In the QR algorithm, why do all iterates A₀, A₁, A₂, ... share the same eigenvalues?
AThe QR decomposition preserves eigenvalues because Q is unitary
BEach A_{k+1} = R_k Q_k is similar to A_k via A_{k+1} = Q_k^T A_k Q_k, and similar matrices have identical eigenvalues
CThe iterates are all equal to A₀ scaled by different constants
DEigenvalues are preserved because R_k is upper triangular
Since A_k = Q_k R_k, we have R_k = Q_k^T A_k (because Q_k is orthogonal). Therefore A_{k+1} = R_k Q_k = Q_k^T A_k Q_k — a similarity transformation. Similar matrices represent the same linear transformation in different bases and always have identical eigenvalues. Every QR iteration is a similarity transformation, so eigenvalues are invariants of the entire sequence.
Question 2 Multiple Choice
After many iterations of the QR algorithm, what form does the sequence converge toward, and what does it reveal?

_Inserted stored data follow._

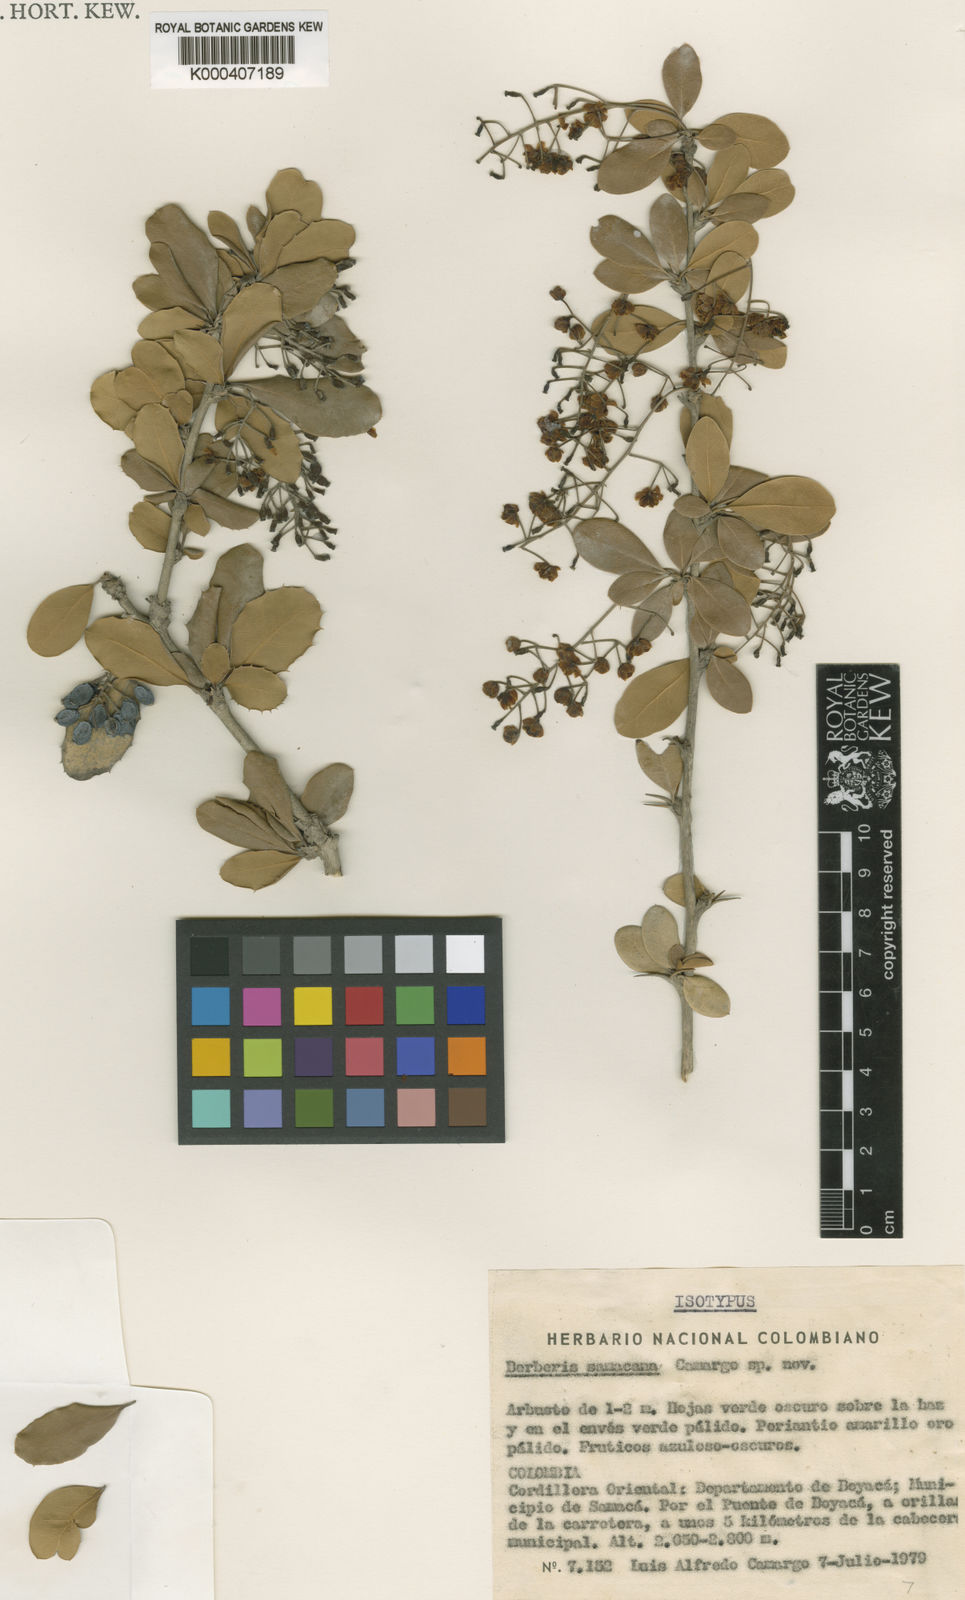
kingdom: Plantae
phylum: Tracheophyta
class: Magnoliopsida
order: Ranunculales
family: Berberidaceae
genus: Berberis
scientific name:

AA diagonal matrix with eigenvectors on the diagonal
BA lower triangular form with eigenvalues on the sub-diagonal
CAn upper triangular (Schur) form with eigenvalues on the main diagonal
DThe zero matrix, because repeated factorization reduces all entries
The QR algorithm converges to an upper triangular Schur form (or block upper triangular for matrices with complex eigenvalue pairs). In this form, the eigenvalues appear on the main diagonal. The convergence is driven by the same mechanism as the power method — subspaces corresponding to dominant eigenvalues are progressively revealed — but applied simultaneously to all eigenvalues at once.
Question 3 True / False
The QR algorithm can find primarily the largest eigenvalue of a matrix, similar to the power method.
TTrue
FFalse
Answer: False
False. This is exactly the limitation the QR algorithm was designed to overcome. The power method finds only the dominant eigenvalue (largest in magnitude). The QR algorithm generalizes this: each iteration implicitly runs a power-method-like process on all invariant subspaces simultaneously, keeping them orthogonal to each other via QR factorization. The result is convergence to all eigenvalues at once — it is the algorithm behind the 'eig' function in every numerical computing environment.
Question 4 True / False
Each iterate A_k in the QR algorithm is similar to the original matrix A, meaning all iterates share the same eigenvalues.
TTrue
FFalse
Answer: True
True. A_{k+1} = Q_k^T A_k Q_k is a similarity transformation of A_k, so A_{k+1} is similar to A_k. By transitivity, every A_k is similar to A₀ = A. Since similar matrices have identical eigenvalues, all iterates share the same eigenvalues as A. This is the key structural guarantee of the algorithm: eigenvalues are invariants of the sequence, even as the off-diagonal entries diminish toward zero.
Question 5 Short Answer
What property makes the step A_{k+1} = R_k Q_k the right choice in the QR algorithm, and why does this guarantee the eigenvalues are preserved?
Think about your answer, then reveal below.
Model answer: Swapping factors to R_k Q_k ensures A_{k+1} is similar to A_k: since A_k = Q_k R_k and Q_k is orthogonal, R_k = Q_k^T A_k, so A_{k+1} = R_k Q_k = Q_k^T A_k Q_k — a similarity transformation. Similar matrices have identical eigenvalues, so every iterate preserves the eigenvalues of the original matrix A while the off-diagonal entries converge toward zero.
The insight is that similarity transformations preserve eigenvalues while changing the representation basis. By repeatedly applying QR-based similarity transformations, we drive the matrix toward a basis in which eigenvalues are revealed on the diagonal — without ever changing what those eigenvalues are.